Tactician’s API provides external machine learning agents with Coq’s internal
knowledge-base of mathematics. It can extract large-scale datasets from a wide
variety of Coq packages for the purpose of offline machine learning.
Additionally, it allows agents to interact with Coq. Proving servers can be
connected to Tactician’s synth
tactic and prove theorems for Coq users.
Additionally, servers can do proof exploration through the Tactician Explore
command. Examples of external proving agents include Graph2Tac & Text2Tac.
The data provided to agents includes definitions, theorems, proof terms and a machine-readable representation of tactical proofs. The data is provided both in Coq’s standard text-based human-readable format and as a semantic graph.

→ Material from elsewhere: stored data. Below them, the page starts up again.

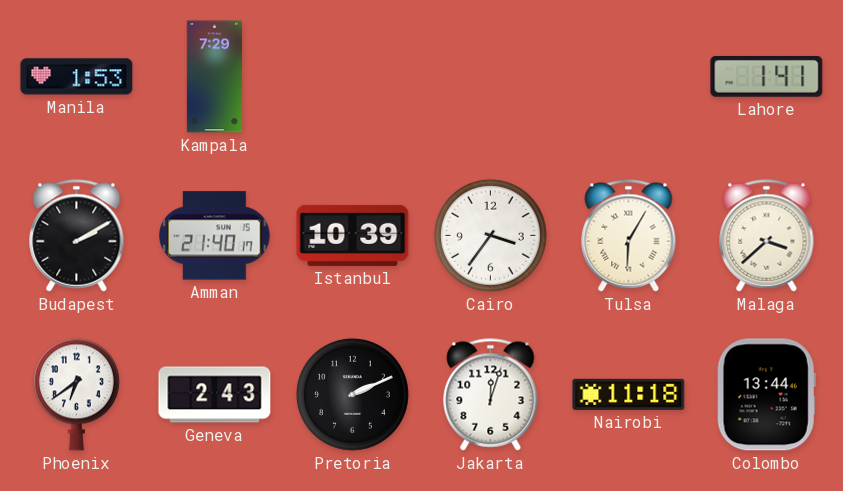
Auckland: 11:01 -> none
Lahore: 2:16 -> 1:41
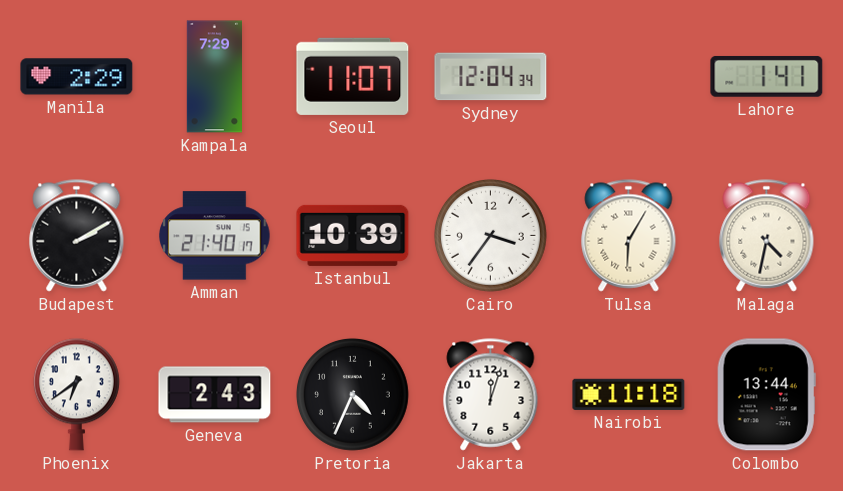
Manila: 1:53 -> 2:29
Seoul: none -> 11:07
Sydney: none -> 12:04
Malaga: 3:38 -> 4:32
Pretoria: 2:11 -> 4:34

The semantic graph is a single interconnected object that includes the entire mathematical universe known to Coq (at a given moment in time). As such, it provides external agents with “complete information” of Coq’s internal state, instead of “incomplete information”. The agent does not need to query Coq for information about theorems or definitions, because it has an always-up-to-date view.

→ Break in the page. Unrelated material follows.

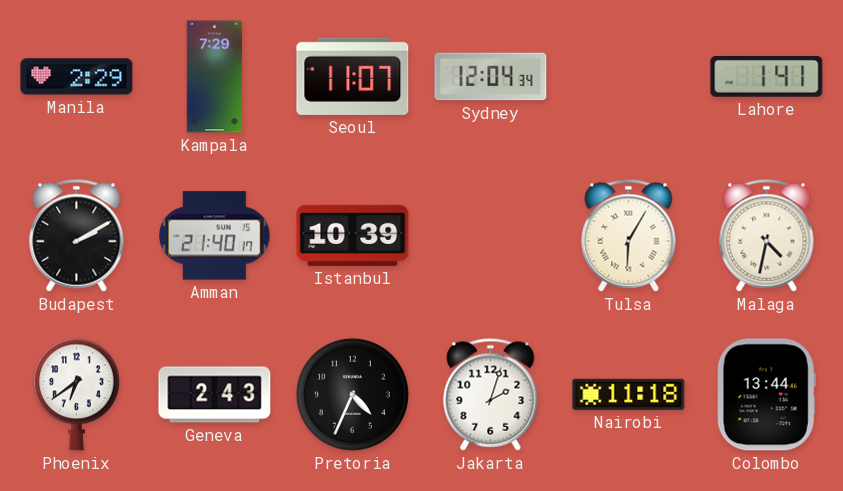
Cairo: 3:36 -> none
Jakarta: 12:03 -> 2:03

The graph is designed to represent the semantic meaning of a mathematical object
as faithfully as possible, minimizing the amount of implicit knowledge needed to
interpret the object. For example, when a definition X
refers to another
definition Y
, such a dependency is encoded explicitly using an edge in the
graph. No definition lookup table is need. We also shy away from using names or
de Bruijn indices as variables. Instead, variables point directly to their
binders, so that name lookup becomes a trivial operation. Such an encoding
reduces alpha-equivalence between terms to the graph-theoretic notion of
bisimilarity, and allows us to globally deduplicate any alpha-equivalent terms
in the graph.
A simple example of the semantic graph is shown below. An entire Coq document is
converted into a single graph. Alpha-equivalent sub-terms, such as 2*
are
globally shared. The graph includes all transitive objects referenced by
the document, such as nat
, =
, +
and *
(shown with a truncated tree here).
A zoomed-out view of the graph is visualized on the top of this page. This graph contains all information encoded in Coq’s Prelude. See the paper for details on the construction of the graph.

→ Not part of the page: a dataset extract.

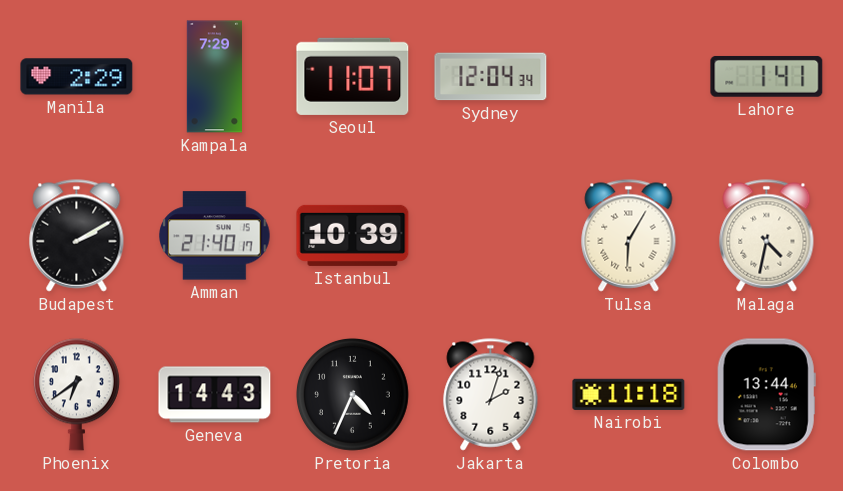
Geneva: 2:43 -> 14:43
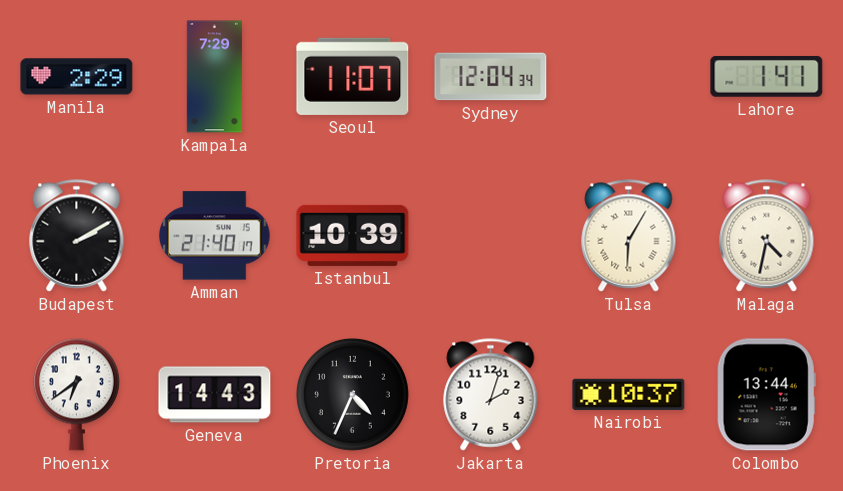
Nairobi: 11:18 -> 10:37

Communication with agents happens through the Cap’n
Proto serialization format and remote procedure calling
(RPC) protocol. It supports a wide variety of programming languages, including
Python, OCaml, C++, Haskell, Rust and more. This serialization was chosen
because it allows us to memory-map (mmap
) large graph datasets, allowing fast
random-access to graphs that may not fit into main memory. Furthermore, Cap’n
Proto’s RPC protocol, based on the distributed
object-capability model,
allows us to export Coq’s proof states to external agents. Agents can inspect
the proof states, and execute tactics on them, allowing exploration of the proof
search space in arbitrary order.
Overview of the platform
Tactician’s API is meant to provide a bridge between the machine learning community and the proof engineering community. On the one hand, ML researchers can leverage the formal knowledge generated by proof engineers to build, train and evaluate agents. In return, these agents can be provided to proof engineers to assist them in synthesizing more formal knowledge. Agents can be integrated into the day-to-day workflow of proving and programming in Coq.
Components include:
- Graph2Tac & Text2Tac: Pre-trained models that can make tactic predictions and integrate with Tactician’s
synth
command. The first model uses the graph-based representation while the second model uses human-readable text. - Datasets: Pre-made, large-scale datasets of formal knowledge extracted from a variety of Coq developments. Interactively explore the dataset here. The dataset includes hierarchies of modules, global context information, definitions, tactical proofs and tactic proof transformations.
- Coq Commands: Outlines the commands added to Tactician by
the package
coq-tactician-api
for the purpose of interacting with external agents. - PyTactician: A Python library build on top of Cap’n Proto to facilitate reading the dataset and interface with Coq.
- Benchmarking: Tools to evaluate the proving strength of agents on arbitrary Opam packages. Benchmarks can be run on a laptop, a high-powered server and even massively parallelized on a High Perfomance Computing (HPC) cluster.